Phosphate from the open-pit mine will be made into glyphosate — the active ingredient in RoundUp herbicide — at the Soda Springs plant. The mine would be operated by the Bayer subsidiary P4 Production LLC, and would yield an estimated 40-year supply of ore.
In a statement issued in response to the lawsuit, Bayer officials said the application received overwhelming support from the community during the permitting process.
“Nearly 100% of the public comments submitted to the Bureau of Land Management during the permitting process were positive and supportive,” Bayer officials said in the press release. “Bayer has worked collaboratively and transparently with the Soda Springs community, conservation groups and other key stakeholders throughout the permitting process to ensure the sustainability of our new mine.”
Bayer officials boast they’ve committed to building the most environmentally advanced and sustainable phosphate mine in the world.
The lawsuit, by contrast, claims the BLM made only a cursory analysis of the mine proposal, which lacks adequate environmental safeguards, thereby threatening “public lands, wildlife, downstream waters, tribal lands and nearby communities for generations to come.”
The plaintiffs note in their suit that selenium contamination from historic phosphate mining in the area has been responsible for the deaths of hundreds of livestock, as well as deformities and adverse effects in birds and wildlife.
The lawsuit alleges the federal agency failed to consider the cumulative effects of phosphate mining and related selenium contamination on the environment. According to the suit, the BLM’s 2019 final environmental impact statement didn’t thoroughly evaluate the potential for selenium dust to contaminate the Blackfoot River, which already exceeds state water-quality standards for the element.
The BLM also neglected to vet the mine’s impact on radioactive waste and groundwater pollution, according to the lawsuit. The litigants further argue the agency didn’t properly consider seasonal variations to water flow in evaluating groundwater impacts.
The lawsuit raises concerns about potential harm to a threatened species, Canada lynx, and a species proposed for listing, North American wolverine.
Furthermore, the suit claims the BLM didn’t adequately evaluate impacts on sage grouse. The U.S. Fish and Wildlife Service determined in 2010 that a listing for the greater sage grouse was “warranted but precluded” by higher priority species.
Finally, the suit alleges the BLM reviewed only a narrow set of alternatives and excluded options suggested in public comments.
The final environmental impact statement suggests mining could begin in 2022. Preparatory work is already underway at the site.
Sarah Stellberg, an attorney on the case with Advocates for the West, said the mine would impair about 1,000 acres of sage grouse habitat. She acknowledged there are no official sage grouse leks — areas where male sage grouse engage in courtship rituals — in the mining area.
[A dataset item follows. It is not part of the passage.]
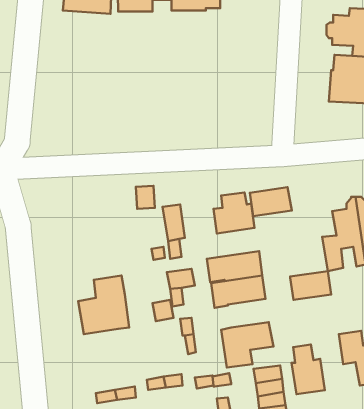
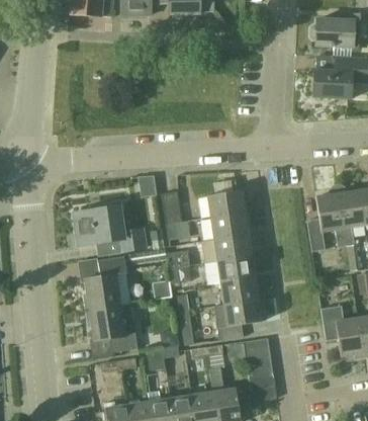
building: [250,187,292,216] -> [210,213,249,239]
building: none -> [73,205,148,253]
building: [290,271,331,300] -> [220,277,258,304]
building: none -> [89,304,137,353]
building: [292,345,325,394] -> none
However, she said male birds have been observed performing their courtship rituals within the area during the past few years, and there simply haven’t been enough years of data to support lek designations.
“The population of sage grouse that use this area is not doing well. ... There are relatively few leks left in this population,” Stellberg said. “Impacting one of the few remaining leks can have a disproportionate impact on their population.”
Stellberg said the plaintiffs filed their suit as soon as it was ready, but they’re hopeful, nonetheless, that the Biden Administration will look at the facts differently than the Trump Administration, which was in power when the mine was approved.
BLM officials declined to comment for this story.
Bayer officials said in their press release that the BLM’s evaluations were comprehensive.
The BLM’s final environmental impact statement contained language pertaining to many of the concerns listed in the lawsuit. For example, the document described a fugitive dust control plan that would minimize the generation of dust — though not specifically focused on selenium — through the use of vegetated cover materials and water spray on roads. Modeling suggests selenium concentrations from dust emissions would not exceed standards, according to the BLM analysis.